Ele está completando sessenta anos neste sete de setembro! Não, não dá pra acreditar. Ainda o vejo menino, as bochechas gordinhas e rosadas, e as peraltices em casa e na escola onde ganhou o apelido de Cachorro Zangado após morder um colega briguento. Também arrastou pela infância a injusta fama de “rudo”, que para nós significava “aquele que não aprende”. Preocupado com isso, papai comprou para ele um remédio, de nome ‘memoriol’, para “torná-lo inteligente”. Eu me lembro do sabor daqueles comprimidões, que experimentei furtivamente.

Não bastasse a pecha de ‘rudo’, esse mano conviveu com a dolorida e ainda mais injusta fama de ‘preguiçoso’. Sobre essa suposta indisposição para o trabalho, aprontei uma da qual ele nunca esqueceu. Certa vez, estando nós dois na cozinha do avô Sebastião, decidi fazer uma provocação e disse: “Vovô, este seu neto diz que, quando crescer, vai ser fazendeiro!” A observação do meu avô veio na medida certa de meu maligno deleite: “Só se for um fazendeiro quebrado...” Isso deixou o meu irmãozinho tão desapontado, que não sei se seu aborrecimento estava mais fincado na minha pergunta ou na resposta do avô.

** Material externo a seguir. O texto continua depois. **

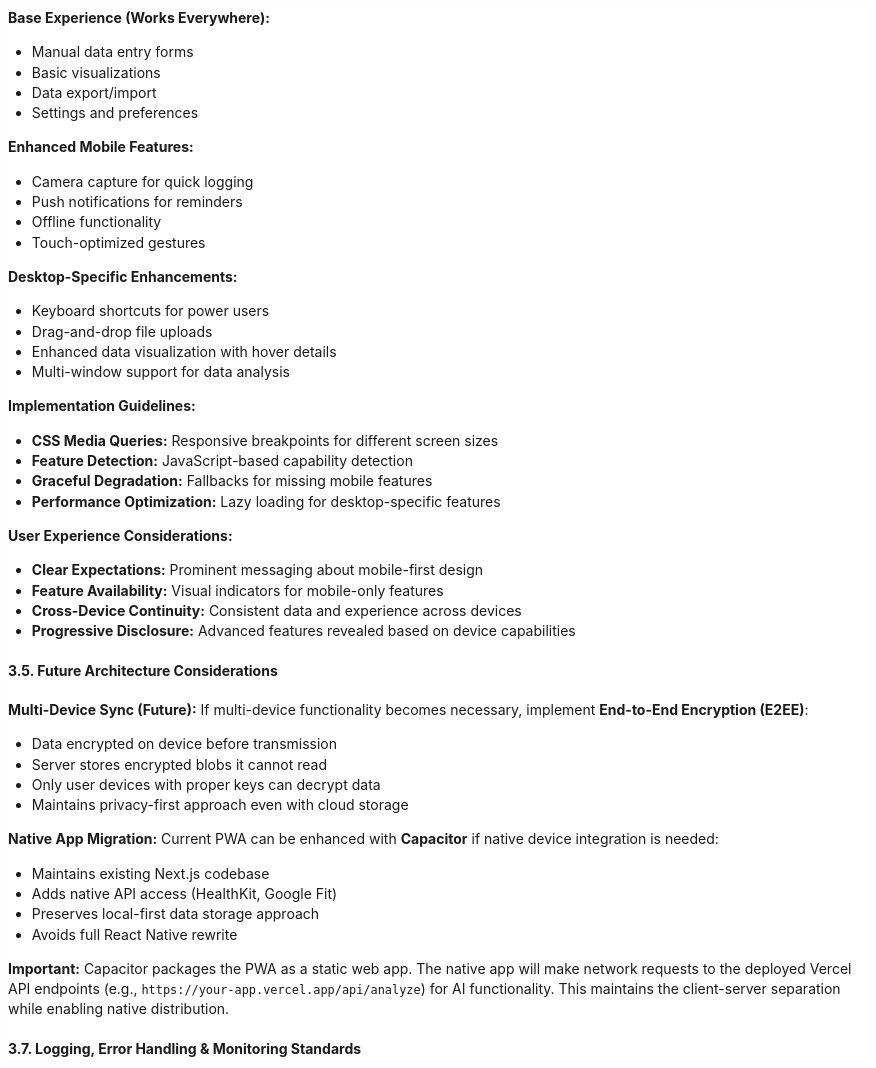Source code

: **Base Experience (Works Everywhere):**

- Manual data entry forms
- Basic visualizations
- Data export/import
- Settings and preferences

**Enhanced Mobile Features:**

- Camera capture for quick logging
- Push notifications for reminders
- Offline functionality
- Touch-optimized gestures

**Desktop-Specific Enhancements:**

- Keyboard shortcuts for power users
- Drag-and-drop file uploads
- Enhanced data visualization with hover details
- Multi-window support for data analysis

**Implementation Guidelines:**

- **CSS Media Queries:** Responsive breakpoints for different screen sizes
- **Feature Detection:** JavaScript-based capability detection
- **Graceful Degradation:** Fallbacks for missing mobile features
- **Performance Optimization:** Lazy loading for desktop-specific features

**User Experience Considerations:**

- **Clear Expectations:** Prominent messaging about mobile-first design
- **Feature Availability:** Visual indicators for mobile-only features
- **Cross-Device Continuity:** Consistent data and experience across devices
- **Progressive Disclosure:** Advanced features revealed based on device capabilities

#### 3.5. Future Architecture Considerations

**Multi-Device Sync (Future):**
If multi-device functionality becomes necessary, implement **End-to-End Encryption (E2EE)**:

- Data encrypted on device before transmission
- Server stores encrypted blobs it cannot read
- Only user devices with proper keys can decrypt data
- Maintains privacy-first approach even with cloud storage

**Native App Migration:**
Current PWA can be enhanced with **Capacitor** if native device integration is needed:

- Maintains existing Next.js codebase
- Adds native API access (HealthKit, Google Fit)
- Preserves local-first data storage approach
- Avoids full React Native rewrite

**Important:** Capacitor packages the PWA as a static web app. The native app will make network requests to the deployed Vercel API endpoints (e.g., `https://your-app.vercel.app/api/analyze`) for AI functionality. This maintains the client-server separation while enabling native distribution.

#### 3.7. Logging, Error Handling & Monitoring Standards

Meu Deus. Esse menino é extremamente trabalhador! Está sempre ocupado com alguma coisa, seja na casa dele, na casa dos pais, na sua comunidade... Onde quer que esteja, ele está laborando. Engenhoso, trabalha como pedreiro, pintor, eletricista, encanador, marceneiro e até serralheiro. Esse homem é um estouro! E quanto à sua inteligência... espere aí. São raras as pessoas dotadas de tamanha argúcia e sabedoria como ele. A pouca escolaridade não oblitera sua impressionante compreensão do mundo e da vida.

Conversar com este irmão é como passear pelos campos floridos da memória. A maneira singular com que reconstrói fatos já encardidos faz com que tudo fique novinho. É como se algo acontecido há décadas transmigrasse para ontem. E não apenas isso. Ele também tem sempre uma palavra salvadora para as mais difíceis situações que lhe são apresentadas. E o seu bom humor então?... Falar com esse mano é por demais prazeroso e não há como não dar risada de alguma coisa. Ele tem lá seus perrengues, que são muitos, e já teve grandes dissabores também, mas jamais choraminga as tristezas e toca a vida com uma leveza incomum.

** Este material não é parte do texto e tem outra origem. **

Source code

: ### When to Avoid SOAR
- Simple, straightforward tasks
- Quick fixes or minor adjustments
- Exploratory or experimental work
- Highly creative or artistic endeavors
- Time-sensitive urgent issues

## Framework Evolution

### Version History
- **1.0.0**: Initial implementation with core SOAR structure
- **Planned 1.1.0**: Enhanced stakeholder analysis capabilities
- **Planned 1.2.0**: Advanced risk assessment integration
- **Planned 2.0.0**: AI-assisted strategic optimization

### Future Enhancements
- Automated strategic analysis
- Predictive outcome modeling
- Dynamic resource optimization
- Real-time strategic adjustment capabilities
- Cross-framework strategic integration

Na infância, tive convivência difícil com este irmão e a culpa nunca foi dele, confesso envergonhado. Nossos conflitos começavam com uma implicância que sempre tive com as pessoas que me são próximas. Quem convive comigo sabe que sou um bicho esquisito. Uma espécie classificada por alguns como aquele de ‘gênio forte’, ‘temperamental’ ou ‘positivo’ – metáfora bamba para a palavra ‘malcriado’. Felizmente nem tudo se perdeu.

Aos meus irmãos mais velhos, deixo registrada aqui minha gratidão.  Isso por que esses, cada qual à sua maneira, apartaram minhas muitas brigas com o Irmãozinho. Para pôr fim às rinhas, da Mana Véia recebi sonoras e ardidas cabadas de vassoura; do Mano Véio, doídas bicudas – paga essa mais do que merecida. Além de estar feliz por externar aqui esse agradecimento aos irmãos mais velhos pelo justo corretivo, minha alegria se completa em poder homenagear o Irmãozinho pelo seu ‘sexagésimo’. 

Ah, esse irmão!... Bondade está ali, bem concentrada. Gente fina, educada, que sabe começar uma prosa, dar rumo nela e terminar com um quase aplauso do interlocutor. Mas estou aprendendo. Um dia, quem sabe quando eu crescer, talvez consiga um pouco daquela sabença.